##### Given passage #####

Typo, "It's" should be "Its" and "ends" should be "end".

Bruce Evans would probably complain about comma splice (two times).

Post by Konstantin Belousov
+#define UMTX_OP_ROBUST 26

The name is rather vague. Perhaps this can be something like
UMTX_OP_INIT_ROBUST.

--
Jilles Tjoelker

Konstantin Belousov

2016-05-07 16:59:56 UTC

Post by Konstantin Belousov
4. The sysctl kern.ipc.umtx_vnode_persistent is added, which controls
the lifetime of the shared mutex associated with a vnode' page.
Apparently, there is real code around which expects the following
- mmap a file, create a shared mutex in the mapping;
- the process exits;
- another process starts, mmaps the same file and expects that the
previously initialized mutex is still usable.
The knob changes the lifetime of such shared off-page from the
'destroy on last unmap' to either 'until vnode is reclaimed' or
until 'pthread_mutex_destroy' called, whatever comes first.

The 'until vnode is reclaimed' bit sounds like a recipe for hard to
reproduce bugs.
I do think it is related to the robust mutex patch, though.
Without robust mutexes and assuming threads do not unmap the memory
while having a mutex locked or while waiting on a condition variable, it
is sufficient to create the off-page mutex/condvar automatically in its
initial state when pthread_mutex_lock() or pthread_cond_*wait() are
called and no off-page object exists.
With robust mutexes, we need to store somewhere whether the next thread
should receive [EOWNERDEAD] or not, and this should persist even if no
processes have the memory mapped. This might be done by replacing
THR_PSHARED_PTR with a different value in the pthread_mutex_t. I'm not
sure I like that memory write being done from the kernel though.

In principle, I agree with this. Note that if we go with something
like THR_OWNERDEAD_PTR, the kernel write to set the value would be not
much different from the kernel write to unlock robust mutex with inlined
lock structures.

Still, I would prefer to to implement this now. For the local purposes,
the knob was enough, and default value will be 'disabled'.

##### Extracted material #####

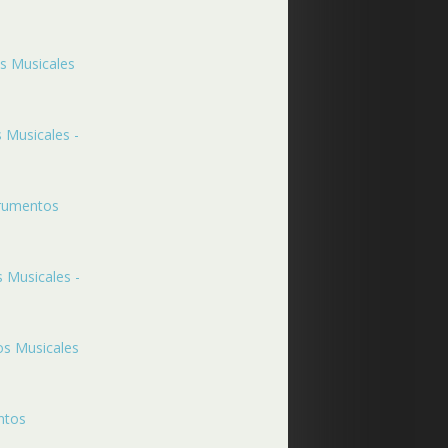
os Musicales
 Musicales -
trumentos
 Musicales -
os Musicales
ntos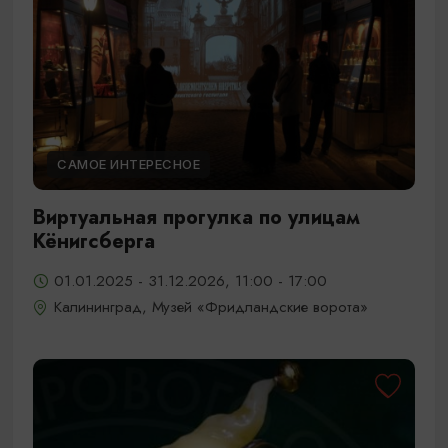
САМОЕ ИНТЕРЕСНОЕ
Виртуальная прогулка по улицам
Кёнигсберга
01.01.2025 - 31.12.2026, 11:00 - 17:00
Калининград, Музей «Фридландские ворота»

#####

**Work instructions:**
a) Translate this sentence from the thread on robust mutexes into Spanish: "I'm not sure I like that memory write being done from the kernel though."
b) According to the thread on robust mutexes, which sysctl is added to control the lifetime of the shared mutex associated with a vnode's page?

**Task-by-task outputs:**
a) Sin embargo, no estoy seguro de que me guste que esa escritura en memoria se haga desde el kernel.

b) kern.ipc.umtx_vnode_persistent